Ouvi isto numa aula de filosofia. O meu mentor começou explicando o significado do caminho curto e extenso.

Imagine uma pessoa com uma doença que manifestou feridas em certa região de seu corpo. Ela procura a ajuda de um médico não especialista e este lhe receita uma pomada. Suas dores aliviam e as feridas desaparecem. O caminho para a cura foi curto. Mas, dias depois, feridas ainda piores aparecem em outras áreas de seu corpo, e mais doloridas. Então, a pessoa já desesperada vê que a partir de agora o caminho para a cura será extenso.

Teria sido completamente diferente se ela escolhesse primeiro o caminho extenso, ou seja, começando por um especialista.

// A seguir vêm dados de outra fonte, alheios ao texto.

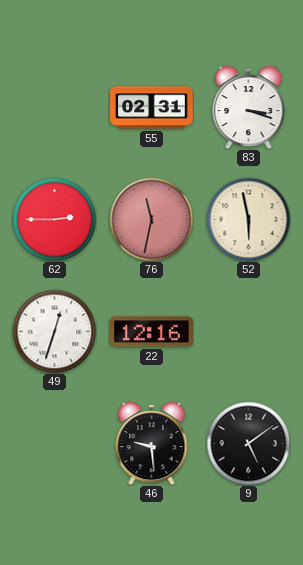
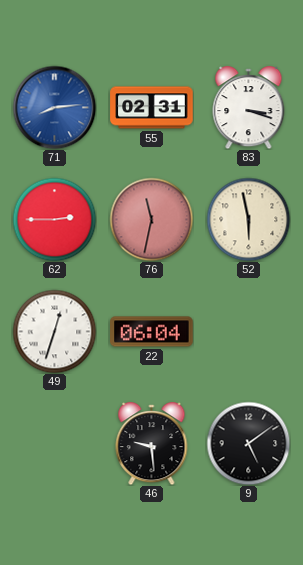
71: none -> 8:14
22: 12:16 -> 06:04
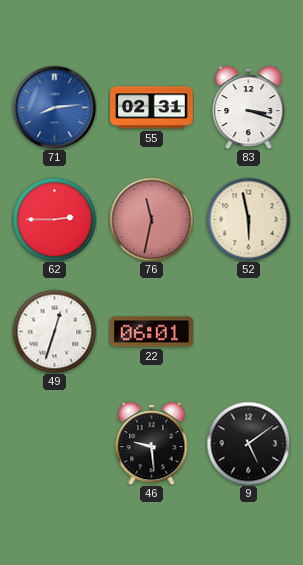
22: 06:04 -> 06:01
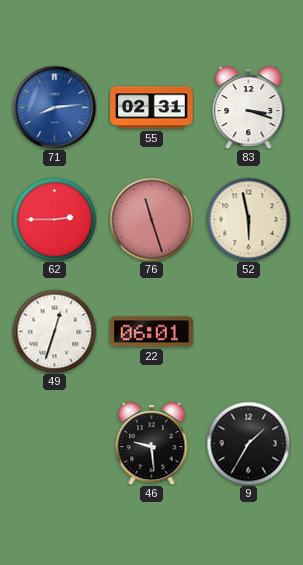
76: 11:32 -> 11:27
9: 5:09 -> 1:35
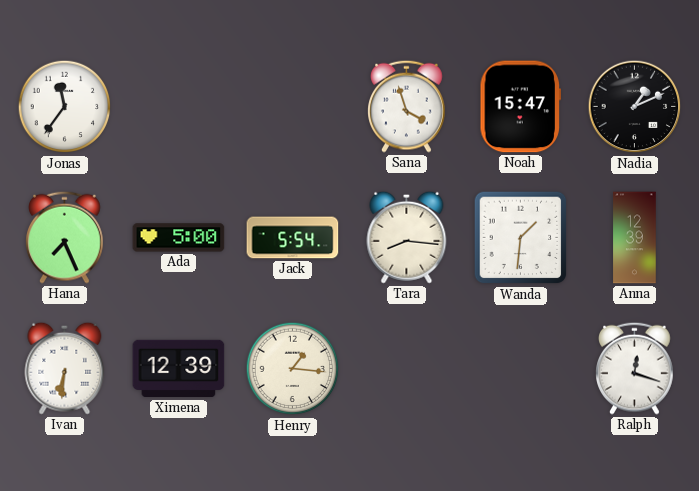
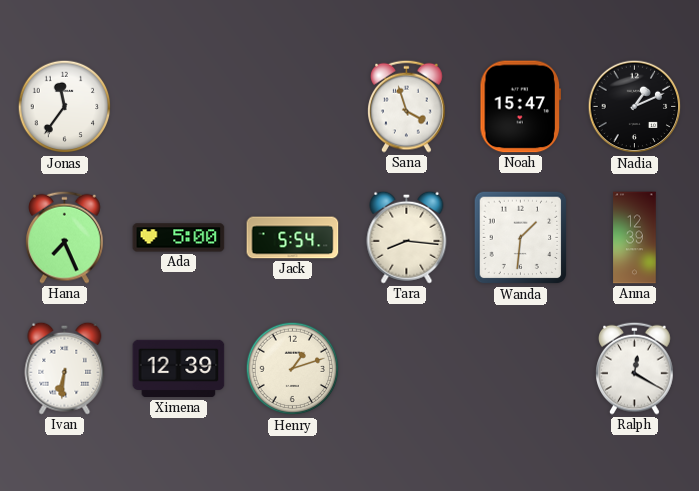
Henry: 1:16 -> 1:12
Ralph: 12:18 -> 12:20
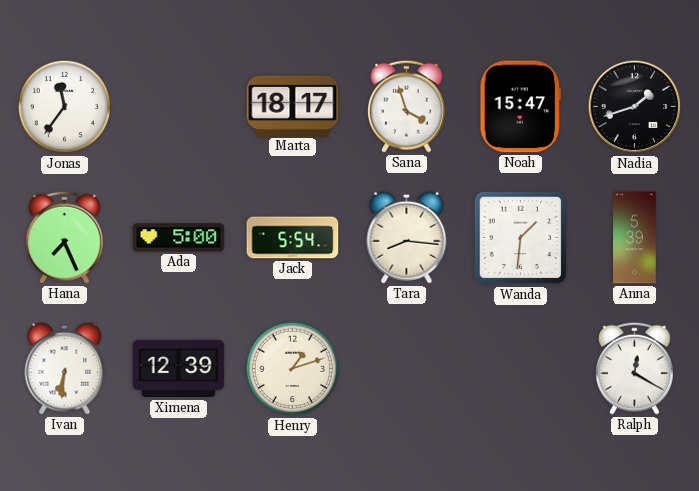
Marta: none -> 18:17
Nadia: 1:11 -> 1:42
Anna: 12:39 -> 5:39
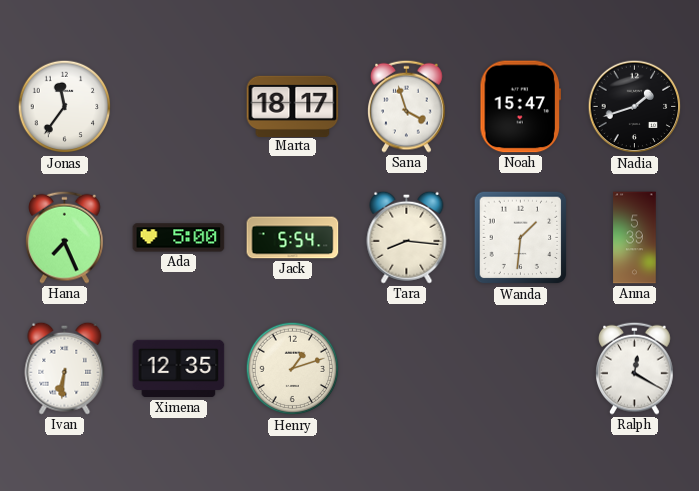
Ximena: 12:39 -> 12:35
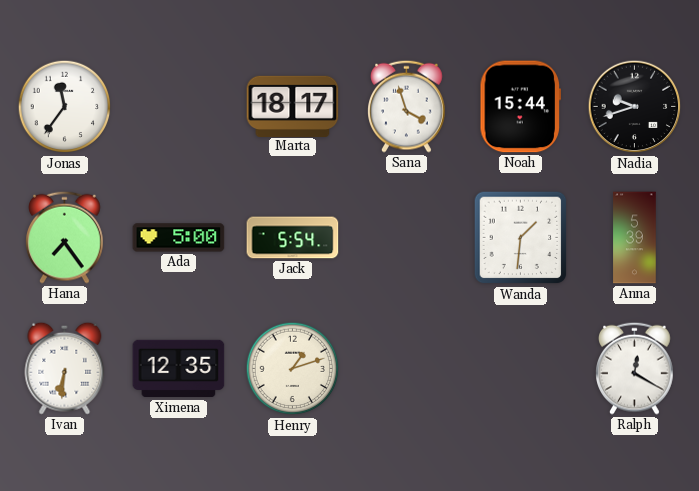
Noah: 15:47 -> 15:44
Nadia: 1:42 -> 9:42
Hana: 7:26 -> 7:24
Tara: 8:16 -> none
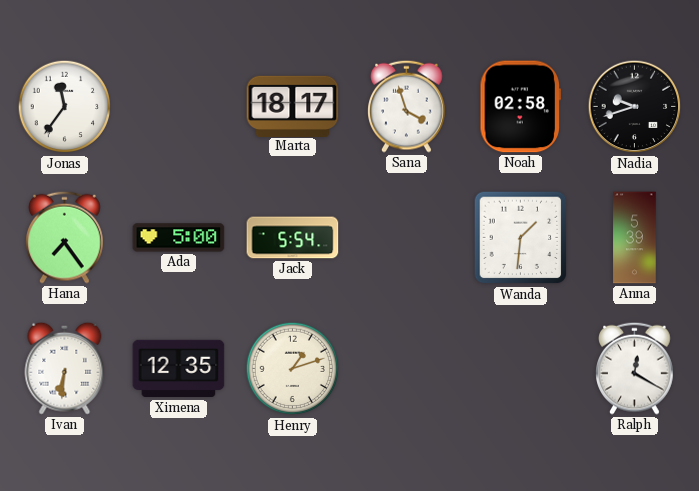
Noah: 15:44 -> 02:58
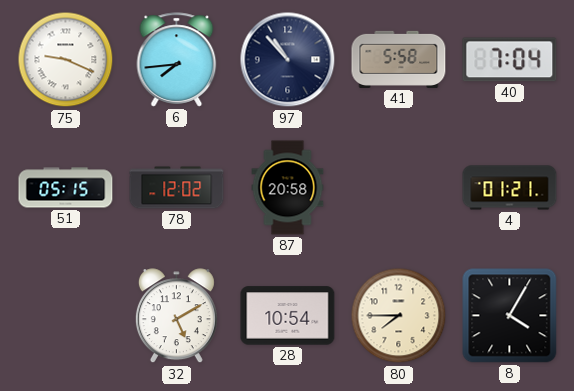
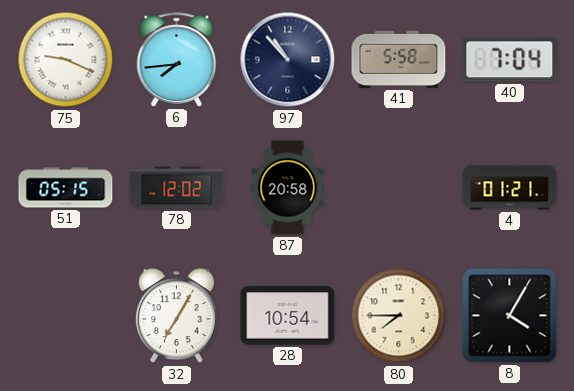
32: 5:10 -> 7:05
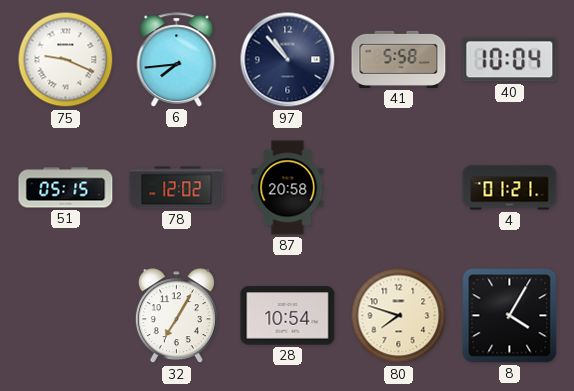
40: 7:04 -> 10:04
80: 7:45 -> 7:48
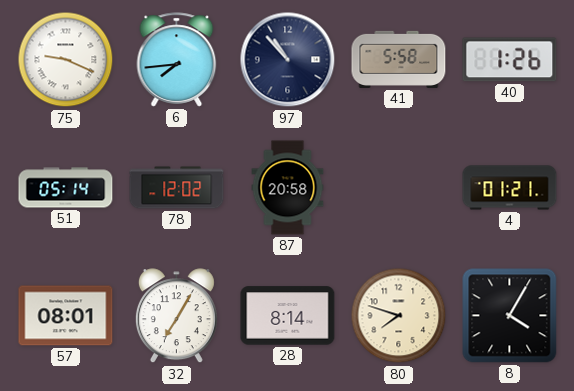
40: 10:04 -> 1:26
51: 05:15 -> 05:14
57: none -> 08:01
28: 10:54 -> 8:14
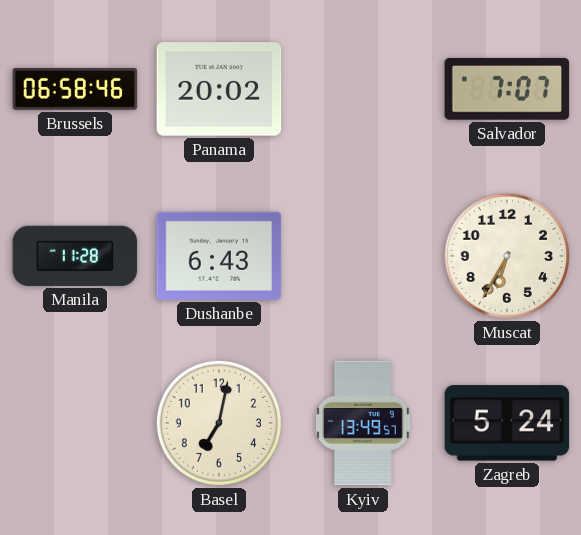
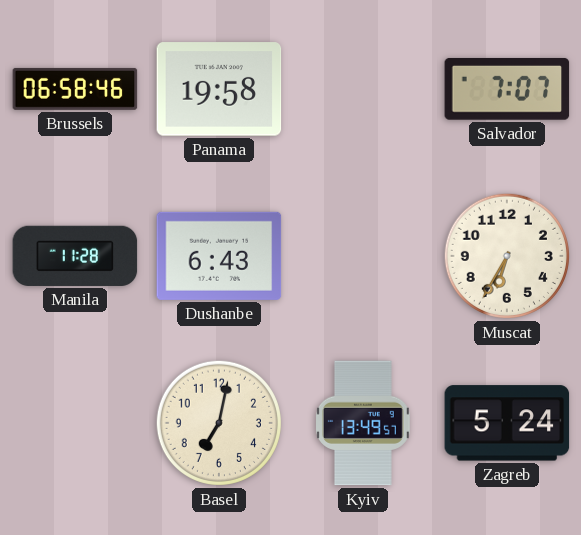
Panama: 20:02 -> 19:58
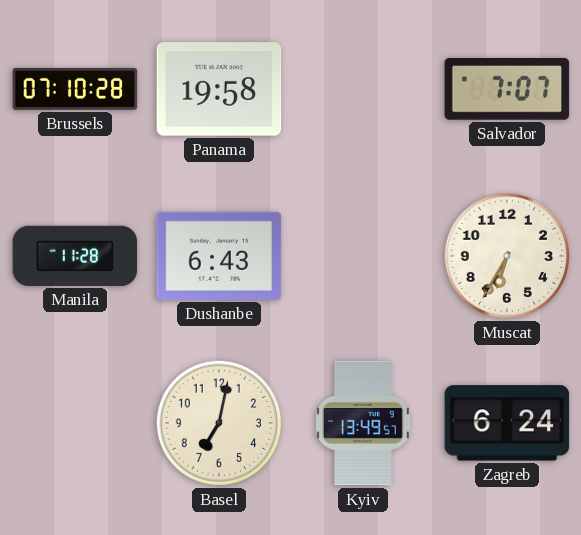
Brussels: 06:58 -> 07:10
Zagreb: 5:24 -> 6:24
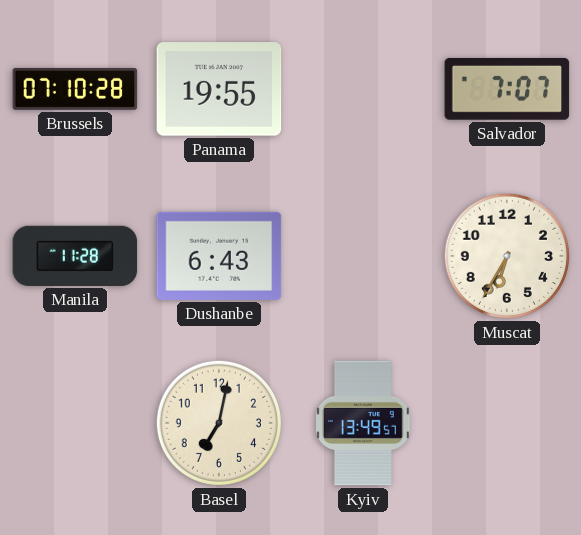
Panama: 19:58 -> 19:55
Zagreb: 6:24 -> none
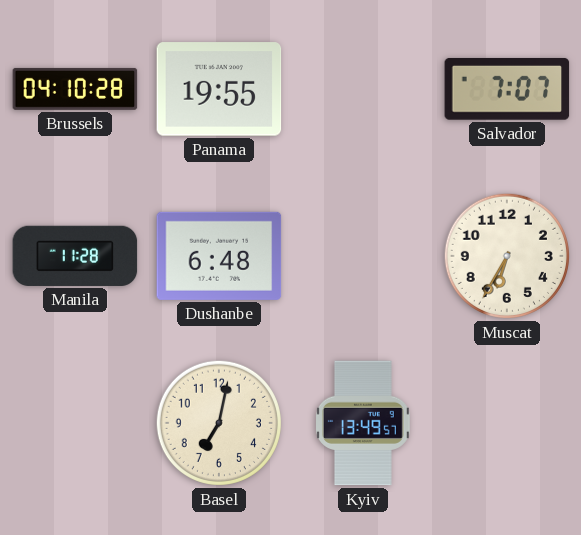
Brussels: 07:10 -> 04:10
Dushanbe: 6:43 -> 6:48
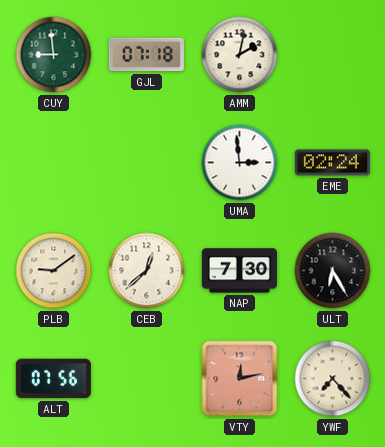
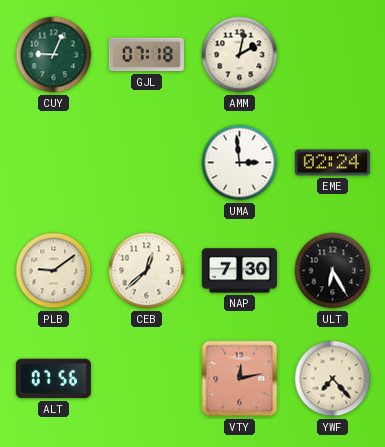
CUY: 8:59 -> 9:04
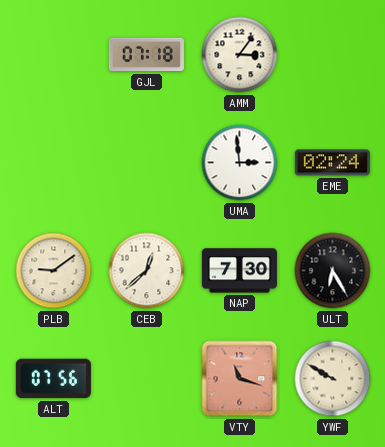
CUY: 9:04 -> none
AMM: 2:02 -> 3:06
VTY: 12:13 -> 11:18
YWF: 7:23 -> 9:50
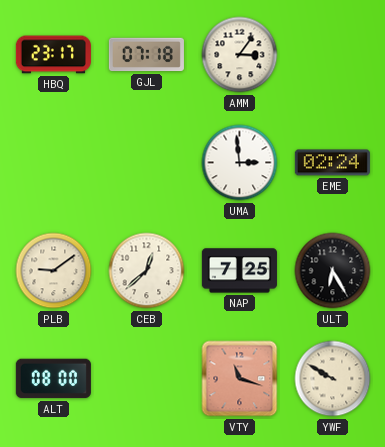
HBQ: none -> 23:17
NAP: 7:30 -> 7:25
ALT: 07:56 -> 08:00
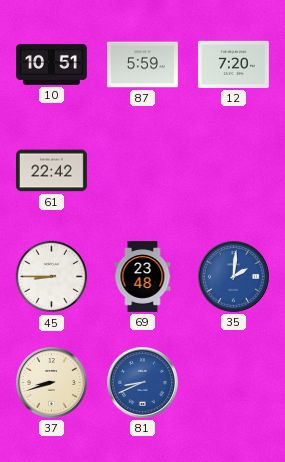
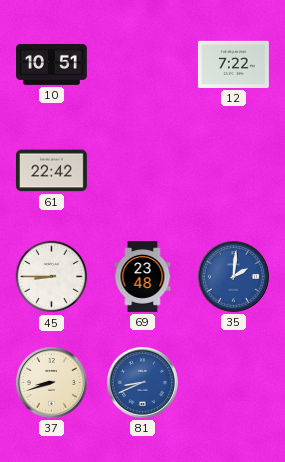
87: 5:59 -> none
12: 7:20 -> 7:22
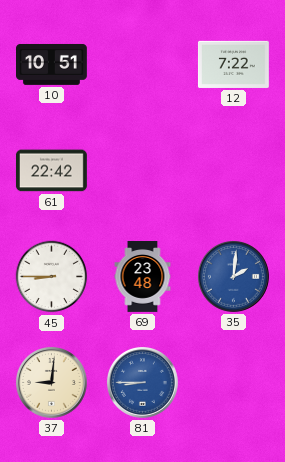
37: 8:42 -> 9:01
81: 8:41 -> 8:45
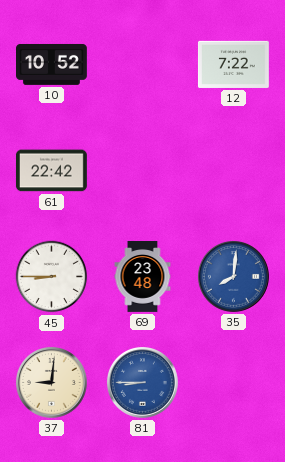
10: 10:51 -> 10:52
35: 2:01 -> 8:01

Este médico reuniria todos os sintomas, buscaria os sinais visíveis no corpo do paciente e, após exames de laboratório que poderiam levar dias, chegaria ao diagnóstico correto. Conhecendo a raiz do problema, a causa, ele determinaria o devido tratamento. Seria um caminho extenso. Mas, após trilhado, o acesso à cura seria curto e certeiro.

É isso o que ocorre com a maior parte das empresas, executivos e profissionais que contratam coaching, consultoria e outros serviços não especializados para resolver problemas. O caminho é curto e barato para a solução superficial, porém, extenso e caro quando os mesmos problemas retornam, e desta vez com piores consequências.

Fuja das aparências e de apresentações bem produzidas. Contrate especialistas bem referenciados, com histórico comprovado. Atente-se ao que ensinam os nossos irmãos portugueses, quando dizem: “por fora bela viola, por dentro pão bolorento”.